Maître Anges Kevin Nzigou, avocat et leader du Parti pour le Changement (PLC), n’a cessé de marquer la scène politique gabonaise par ses positions fermes et son opposition à l’ancien régime de la famille Bongo. Cependant, à la lumière de ses récentes déclarations sur la transition politique dirigée par le général Oligui Nguema, un virage à 360 degrés semble s’opérer dans sa posture politique. Ce retournement, qui prend la forme d’un rapprochement tactique avec le pouvoir en place, suscite de nombreuses interrogations sur ses intentions et ses motivations.
Dans une interview accordée à TV5 Monde et publiée fin février 2024, Anges Kevin Nzigou exprimait des critiques acerbes à l’égard du président de la Transition, le général Oligui Nguema, qu’il accusait d’adopter un style de gouvernance «autoritaire» et «populiste». Ces critiques avaient pour objectif de dénoncer ce qu’il percevait comme une continuité du système Bongo sous une forme réinventée. Cependant, plusieurs mois après cette prise de position ferme, des signaux contradictoires apparaissent.
Le retournement de la situation
De nombreux indices laissent désormais penser qu’Anges Kevin Nzigou pourrait être en train de modifier sa stratégie politique vis-à-vis du pouvoir. Ses nombreux appels à voter en faveur du «Oui» et sa défense du «Oui» sur les plateaux de télévision l’attestent. Il semble désormais plus conciliant, voire favorable au CTRI, voire à une collaboration tacite avec les autorités de la Transition. Ce changement de ton pourrait s’expliquer par plusieurs facteurs.
D’abord, la transition elle-même, qui s’est étendue au-delà des attentes initiales de certains opposants, bien au-delà du temps, montre des signes de stabilité relative, bien qu’elle reste fragile. Le général Oligui Nguema a su capitaliser sur sa popularité auprès des couches populaires, tout en réussissant à maintenir un équilibre de façade avec les élites politiques et économiques du pays. Cette dynamique semble avoir poussé Nzigou à revoir son opposition frontale, en privilégiant une approche plus diluée.

Ensuite, l’évolution des rapports de force internes à la classe politique gabonaise a joué un rôle non négligeable. Le PLC de Nzigou, bien qu’opposant traditionnel, semble désormais se retrouver dans une position où il doit naviguer prudemment entre l’opposition, le pouvoir en place, et l’attente des populations en termes de réformes sociales et économiques. En témoigne sa récente déclaration selon laquelle le général Oligui pourrait être élu président lors de la prochaine élection, ce qui suggère une forme de reconnaissance tacite de l’inévitabilité de sa position sur l’échiquier politique gabonais.

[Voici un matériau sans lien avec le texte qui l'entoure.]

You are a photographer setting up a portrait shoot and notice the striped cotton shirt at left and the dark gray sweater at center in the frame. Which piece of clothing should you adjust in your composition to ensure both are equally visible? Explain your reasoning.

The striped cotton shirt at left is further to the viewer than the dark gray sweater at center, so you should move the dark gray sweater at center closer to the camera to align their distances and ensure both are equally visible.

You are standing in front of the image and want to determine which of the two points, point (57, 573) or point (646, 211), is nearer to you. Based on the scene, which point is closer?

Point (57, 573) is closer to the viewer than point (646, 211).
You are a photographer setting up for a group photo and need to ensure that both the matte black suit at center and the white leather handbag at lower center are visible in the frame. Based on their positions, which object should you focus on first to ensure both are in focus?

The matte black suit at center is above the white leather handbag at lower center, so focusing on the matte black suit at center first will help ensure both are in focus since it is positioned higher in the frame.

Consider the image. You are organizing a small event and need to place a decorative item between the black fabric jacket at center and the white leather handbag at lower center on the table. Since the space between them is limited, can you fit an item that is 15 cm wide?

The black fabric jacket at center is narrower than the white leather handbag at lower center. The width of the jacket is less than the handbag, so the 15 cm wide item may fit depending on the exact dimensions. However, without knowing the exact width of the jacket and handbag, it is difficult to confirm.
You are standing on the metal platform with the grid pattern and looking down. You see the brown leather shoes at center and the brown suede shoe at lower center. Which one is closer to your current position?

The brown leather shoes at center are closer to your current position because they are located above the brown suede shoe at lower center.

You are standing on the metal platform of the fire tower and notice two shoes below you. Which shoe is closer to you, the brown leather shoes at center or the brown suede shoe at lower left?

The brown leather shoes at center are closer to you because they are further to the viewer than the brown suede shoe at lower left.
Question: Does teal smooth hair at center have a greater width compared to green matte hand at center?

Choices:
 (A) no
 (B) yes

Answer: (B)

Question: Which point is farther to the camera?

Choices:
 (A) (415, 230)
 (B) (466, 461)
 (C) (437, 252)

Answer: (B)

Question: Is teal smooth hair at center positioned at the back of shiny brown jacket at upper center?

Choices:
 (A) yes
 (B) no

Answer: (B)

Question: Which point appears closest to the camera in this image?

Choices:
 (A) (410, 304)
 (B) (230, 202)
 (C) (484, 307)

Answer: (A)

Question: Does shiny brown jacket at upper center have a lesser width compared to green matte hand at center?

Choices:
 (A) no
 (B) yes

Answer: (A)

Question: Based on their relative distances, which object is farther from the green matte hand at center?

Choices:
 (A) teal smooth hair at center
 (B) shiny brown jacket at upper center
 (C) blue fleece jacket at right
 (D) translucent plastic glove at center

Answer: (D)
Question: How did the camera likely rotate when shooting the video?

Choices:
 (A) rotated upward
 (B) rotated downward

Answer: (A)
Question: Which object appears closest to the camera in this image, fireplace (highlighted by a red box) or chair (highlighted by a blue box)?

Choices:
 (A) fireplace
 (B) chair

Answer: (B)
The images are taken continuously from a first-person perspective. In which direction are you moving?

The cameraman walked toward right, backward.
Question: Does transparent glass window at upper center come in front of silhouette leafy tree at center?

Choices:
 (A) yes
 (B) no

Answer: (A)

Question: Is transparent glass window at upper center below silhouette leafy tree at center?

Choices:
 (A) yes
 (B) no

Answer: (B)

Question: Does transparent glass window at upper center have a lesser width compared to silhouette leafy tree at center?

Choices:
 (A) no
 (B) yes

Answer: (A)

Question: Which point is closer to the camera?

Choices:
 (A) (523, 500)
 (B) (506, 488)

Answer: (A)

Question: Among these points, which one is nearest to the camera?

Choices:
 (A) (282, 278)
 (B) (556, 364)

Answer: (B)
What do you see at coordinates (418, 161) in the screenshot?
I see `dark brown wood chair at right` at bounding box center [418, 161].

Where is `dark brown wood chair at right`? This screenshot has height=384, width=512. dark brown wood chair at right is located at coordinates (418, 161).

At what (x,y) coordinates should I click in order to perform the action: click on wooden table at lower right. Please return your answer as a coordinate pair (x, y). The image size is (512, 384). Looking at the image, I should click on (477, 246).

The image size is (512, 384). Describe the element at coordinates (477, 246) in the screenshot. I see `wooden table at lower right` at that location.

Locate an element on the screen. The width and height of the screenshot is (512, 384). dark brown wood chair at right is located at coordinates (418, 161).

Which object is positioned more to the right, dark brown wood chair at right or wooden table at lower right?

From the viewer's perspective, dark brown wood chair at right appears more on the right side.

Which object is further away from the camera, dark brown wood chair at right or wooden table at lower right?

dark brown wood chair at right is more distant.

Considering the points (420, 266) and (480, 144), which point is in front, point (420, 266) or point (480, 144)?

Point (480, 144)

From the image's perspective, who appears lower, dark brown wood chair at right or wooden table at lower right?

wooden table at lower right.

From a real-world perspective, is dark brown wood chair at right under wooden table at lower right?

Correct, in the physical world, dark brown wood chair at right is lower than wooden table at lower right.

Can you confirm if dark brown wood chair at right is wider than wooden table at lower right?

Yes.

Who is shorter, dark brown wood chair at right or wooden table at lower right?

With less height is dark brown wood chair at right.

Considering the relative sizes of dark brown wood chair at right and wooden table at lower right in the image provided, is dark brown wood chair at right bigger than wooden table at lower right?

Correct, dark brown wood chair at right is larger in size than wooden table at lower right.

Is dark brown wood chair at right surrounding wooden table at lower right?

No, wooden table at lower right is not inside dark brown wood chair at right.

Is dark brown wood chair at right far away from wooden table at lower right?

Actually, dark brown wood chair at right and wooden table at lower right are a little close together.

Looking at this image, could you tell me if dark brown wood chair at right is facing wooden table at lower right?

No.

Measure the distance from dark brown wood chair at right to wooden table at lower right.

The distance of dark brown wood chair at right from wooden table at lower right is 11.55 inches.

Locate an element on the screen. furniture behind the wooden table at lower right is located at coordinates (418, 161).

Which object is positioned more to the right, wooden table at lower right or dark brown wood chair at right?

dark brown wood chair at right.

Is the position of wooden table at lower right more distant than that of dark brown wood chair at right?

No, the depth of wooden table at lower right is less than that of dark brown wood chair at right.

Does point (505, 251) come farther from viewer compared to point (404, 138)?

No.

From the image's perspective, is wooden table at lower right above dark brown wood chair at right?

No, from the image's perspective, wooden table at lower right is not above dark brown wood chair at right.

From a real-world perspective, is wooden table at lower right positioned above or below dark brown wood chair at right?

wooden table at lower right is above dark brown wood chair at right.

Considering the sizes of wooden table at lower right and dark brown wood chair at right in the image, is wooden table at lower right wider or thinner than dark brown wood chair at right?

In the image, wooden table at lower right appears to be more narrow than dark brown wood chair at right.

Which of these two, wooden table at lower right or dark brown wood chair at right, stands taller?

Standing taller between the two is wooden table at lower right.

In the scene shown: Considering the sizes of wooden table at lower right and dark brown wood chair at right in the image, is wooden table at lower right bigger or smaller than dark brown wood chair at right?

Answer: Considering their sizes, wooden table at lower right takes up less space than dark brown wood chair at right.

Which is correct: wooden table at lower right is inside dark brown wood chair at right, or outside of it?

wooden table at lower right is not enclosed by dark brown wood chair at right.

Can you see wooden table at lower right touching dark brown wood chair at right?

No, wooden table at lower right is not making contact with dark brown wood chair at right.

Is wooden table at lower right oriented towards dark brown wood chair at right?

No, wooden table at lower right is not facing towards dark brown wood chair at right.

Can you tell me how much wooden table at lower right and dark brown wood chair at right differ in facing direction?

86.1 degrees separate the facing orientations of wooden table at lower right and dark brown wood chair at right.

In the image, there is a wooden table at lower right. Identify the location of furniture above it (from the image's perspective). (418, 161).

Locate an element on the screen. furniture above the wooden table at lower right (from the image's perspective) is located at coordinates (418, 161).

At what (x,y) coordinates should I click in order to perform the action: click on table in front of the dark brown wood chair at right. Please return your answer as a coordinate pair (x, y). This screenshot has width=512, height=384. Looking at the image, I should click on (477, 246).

Le risque de l’ambiguïté politique
Le changement d’attitude de Maître Nzigou soulève toutefois des interrogations sur la sincérité de ses intentions. S’agit-il d’une posture stratégique visant à influencer les dynamiques de la transition ou d’un véritable tournant dans son projet politique ? Nombreux sont ceux qui pointent l’ambiguïté de sa démarche, le voyant tantôt comme un opposant qui se résigne à la nouvelle réalité du pouvoir, tantôt comme un homme politique en quête de légitimité à tout prix.
L’un des aspects les plus complexes de la situation réside dans le fait que, même si le général Oligui a pris des mesures qui peuvent sembler novatrices, sa gestion reste marquée par l’héritage des années Bongo, avec de nombreux anciens ministres et figures de l’ancien régime toujours présents dans les rouages de l’administration. La question de la véritable rupture avec le passé demeure donc posée, et il est possible qu’Ange Kevin Nzigou cherche à exploiter ces tensions internes pour se positionner comme un interlocuteur incontournable dans le cadre des futures négociations politiques.
Le virage pris par Anges Kevin Nzigou pourrait bien avoir des conséquences durables sur la politique gabonaise. Si le leader du PLC parvient à jouer sa carte habilement, il pourrait émerger comme une figure clé dans la stabilisation de la transition ou, au contraire, risquer de perdre toute crédibilité en raison de sa flexibilité apparente. La situation est d’autant plus délicate que, malgré des critiques sur la nature autoritaire du régime, de nombreux observateurs estiment que la transition offre une opportunité unique de réformer en profondeur le pays et d’engager un dialogue sincère entre les différentes forces politiques.